*What is being asked*
Examine the records and identify each line that includes the string "Right". Copy those lines.

--- Source information ---

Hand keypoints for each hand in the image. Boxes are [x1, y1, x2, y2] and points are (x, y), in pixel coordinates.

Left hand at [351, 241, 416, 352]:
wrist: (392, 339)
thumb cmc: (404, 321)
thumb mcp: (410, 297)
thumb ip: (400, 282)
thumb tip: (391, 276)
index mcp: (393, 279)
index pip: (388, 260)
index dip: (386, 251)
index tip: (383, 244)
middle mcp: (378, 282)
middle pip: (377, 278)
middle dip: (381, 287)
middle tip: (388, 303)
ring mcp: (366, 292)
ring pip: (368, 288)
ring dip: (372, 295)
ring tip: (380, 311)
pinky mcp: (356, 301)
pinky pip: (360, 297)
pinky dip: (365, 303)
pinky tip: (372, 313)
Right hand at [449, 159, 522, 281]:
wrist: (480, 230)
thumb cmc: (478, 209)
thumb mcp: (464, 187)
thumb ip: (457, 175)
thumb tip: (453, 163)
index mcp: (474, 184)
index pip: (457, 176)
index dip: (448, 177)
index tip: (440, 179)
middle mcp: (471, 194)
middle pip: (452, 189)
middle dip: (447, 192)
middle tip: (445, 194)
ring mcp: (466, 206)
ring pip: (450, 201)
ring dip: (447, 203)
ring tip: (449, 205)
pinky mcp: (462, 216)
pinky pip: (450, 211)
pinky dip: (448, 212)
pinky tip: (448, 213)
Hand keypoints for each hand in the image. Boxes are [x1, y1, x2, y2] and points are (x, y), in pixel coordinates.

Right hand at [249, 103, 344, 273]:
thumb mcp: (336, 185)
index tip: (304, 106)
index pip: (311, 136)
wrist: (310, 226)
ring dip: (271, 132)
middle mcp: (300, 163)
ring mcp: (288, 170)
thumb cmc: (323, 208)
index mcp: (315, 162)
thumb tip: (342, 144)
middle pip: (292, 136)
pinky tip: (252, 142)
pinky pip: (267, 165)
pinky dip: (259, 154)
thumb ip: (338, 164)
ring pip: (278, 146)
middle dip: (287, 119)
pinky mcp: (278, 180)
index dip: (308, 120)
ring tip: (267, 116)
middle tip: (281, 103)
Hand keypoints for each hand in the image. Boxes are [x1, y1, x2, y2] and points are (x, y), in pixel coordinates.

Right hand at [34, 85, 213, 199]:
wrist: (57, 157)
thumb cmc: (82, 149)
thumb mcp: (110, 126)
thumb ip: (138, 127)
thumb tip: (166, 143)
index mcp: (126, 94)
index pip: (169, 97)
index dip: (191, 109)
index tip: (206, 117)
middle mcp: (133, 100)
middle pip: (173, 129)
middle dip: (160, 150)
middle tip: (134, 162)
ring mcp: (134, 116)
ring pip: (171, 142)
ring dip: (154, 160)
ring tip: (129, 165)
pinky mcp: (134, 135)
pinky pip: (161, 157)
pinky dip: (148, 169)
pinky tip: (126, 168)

---

*Completed exercise*
Right hand at [449, 159, 522, 281]:
Right hand at [249, 103, 344, 273]:
Right hand at [34, 85, 213, 199]:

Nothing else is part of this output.